15. In reply, Mr Holmes submitted that he was very surprised the appeal had been contested in the way it has. He submitted it was important to note that whilst the Appellant bears the burden of demonstrating his date of birth, in this particular the case the Respondent had asserted a positive alternative date of birth and in those circumstances the burden was on the Respondent to prove his assertion i.e. that the Appellant is six years older than he claimed to be. He reminded the Upper Tribunal that the issue of age is a precedent fact and cannot fairly be determined simply on the basis of what is contained in the letter at D1. Mr Holmes refuted the assertion that all the evidence of age was post-hearing given that the Appellant clearly told the judge that he had been in contact with social services yet the judge records in his conclusions that he had no evidence of this.
Findings
16. I find a material error of law in the decision of First-tier Tribunal Judge Shergill in his approach to the issue of the Appellant's age.
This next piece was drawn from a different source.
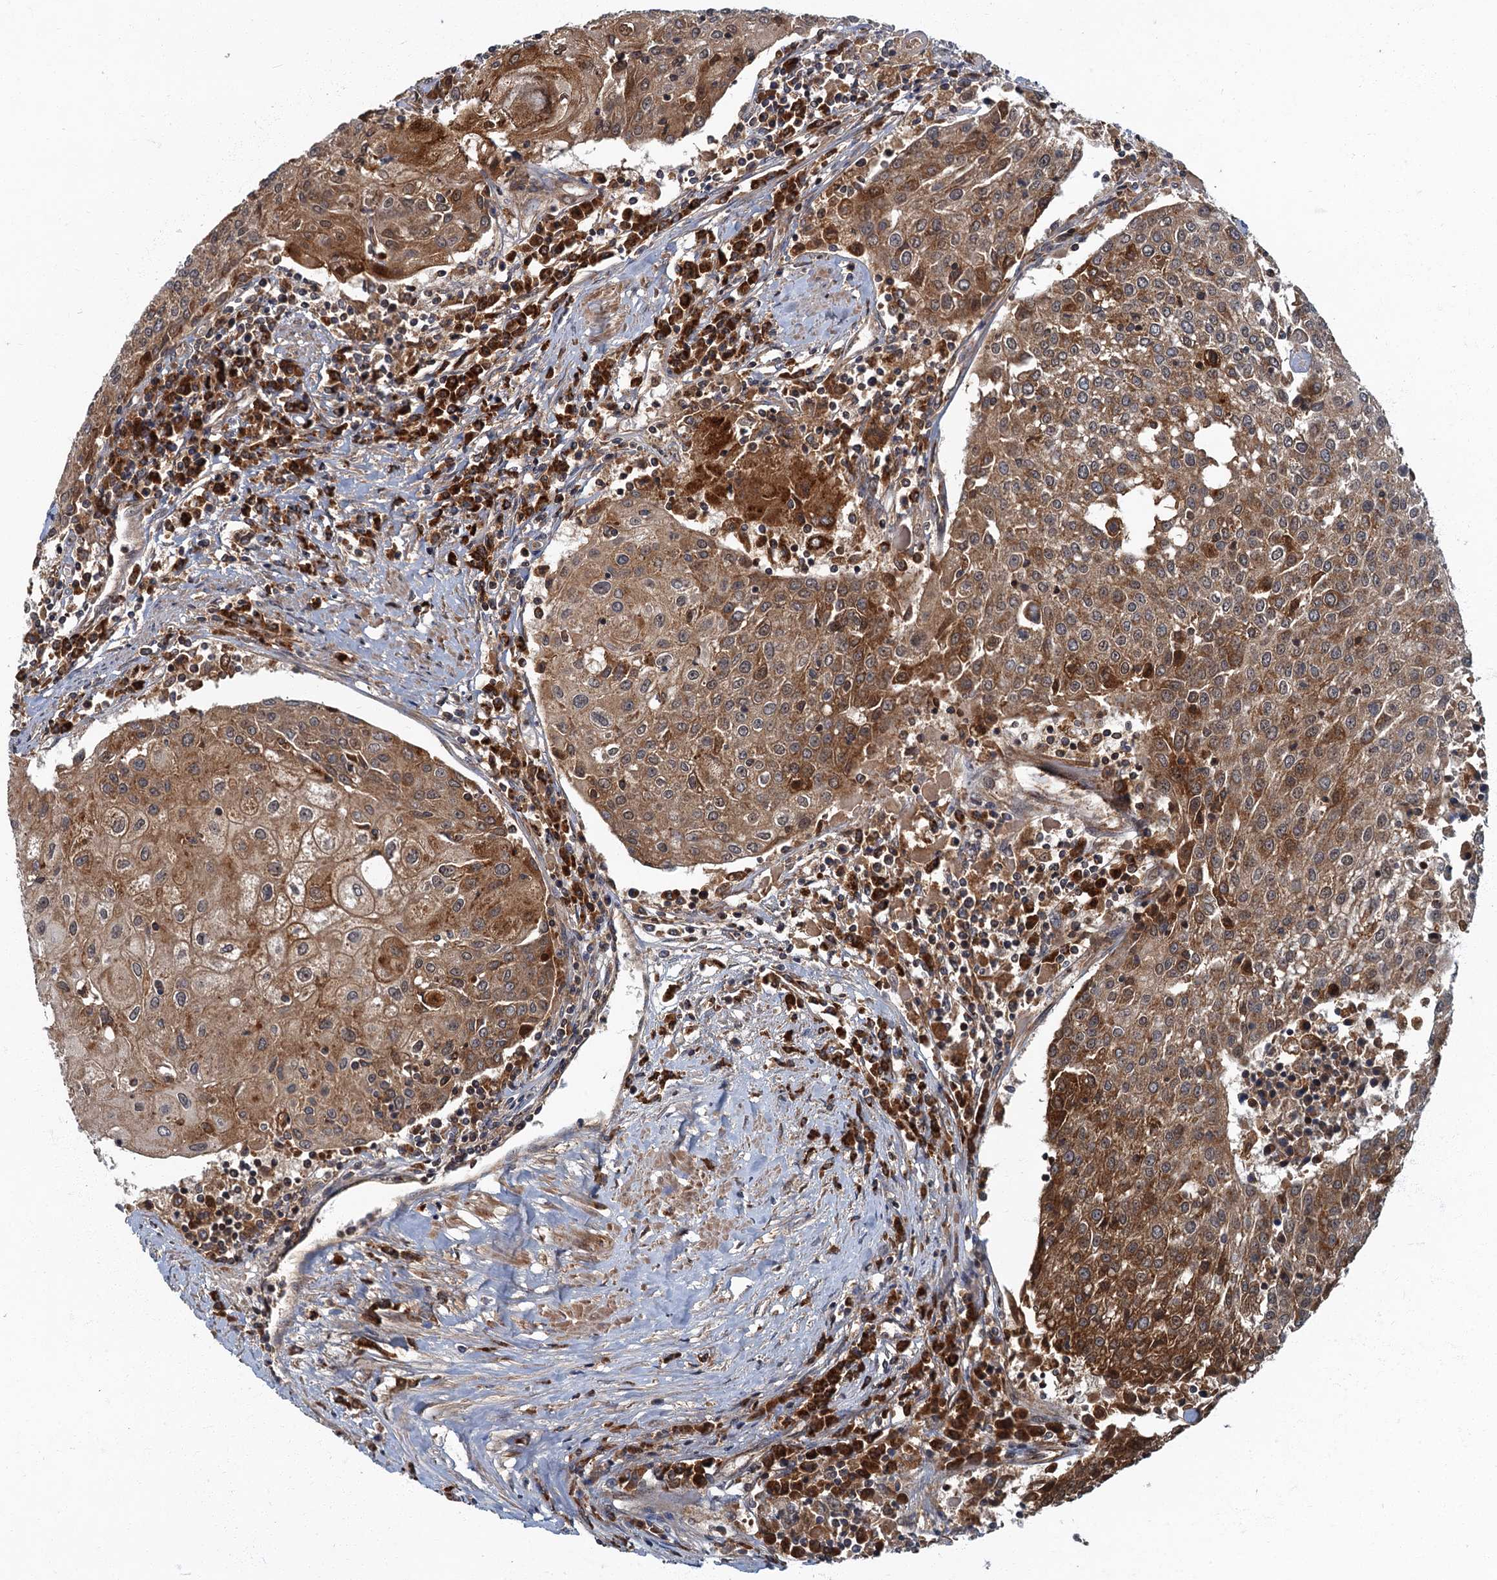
{"staining": {"intensity": "moderate", "quantity": ">75%", "location": "cytoplasmic/membranous"}, "tissue": "urothelial cancer", "cell_type": "Tumor cells", "image_type": "cancer", "snomed": [{"axis": "morphology", "description": "Urothelial carcinoma, High grade"}, {"axis": "topography", "description": "Urinary bladder"}], "caption": "Tumor cells demonstrate medium levels of moderate cytoplasmic/membranous expression in about >75% of cells in human urothelial cancer. (DAB (3,3'-diaminobenzidine) = brown stain, brightfield microscopy at high magnification).", "gene": "SLC11A2", "patient": {"sex": "female", "age": 85}}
I find for the reasons set out in the grounds of appeal, in particular that the judge's findings, which are extensive at [15] through to [26] are largely based on speculation and the judge's perception of what or would not be plausible. The judge records at [19] that the Appellant stated that social services had been to see him and his age would be assessed yet the judge rejected that evidence without giving proper or adequate reasons for so doing, apart from his own assumption that a Merton compliant age assessment had already been carried out.
17. In light of the fact that the judge is dealing with a disputed minor who was unrepresented, more in my opinion was required in order for the Appellant to have a fair hearing.
18. I set the decision of the First-tier Tribunal Judge aside and remit the appeal for a hearing de novo before the First-tier Tribunal.
DIRECTIONS
(1) The appeal should be listed for three hours.
(2) A Kurdish Sorani interpreter will be required.
Direction Regarding Anonymity - Rule 14 of the Tribunal Procedure (Upper Tribunal) Rules 2008
Unless and until a Tribunal or court directs otherwise, the Appellant is granted anonymity. No report of these proceedings shall directly or indirectly identify him or any member of their family. This direction applies both to the Appellant and to the Respondent. Failure to comply with this direction could lead to contempt of court proceedings.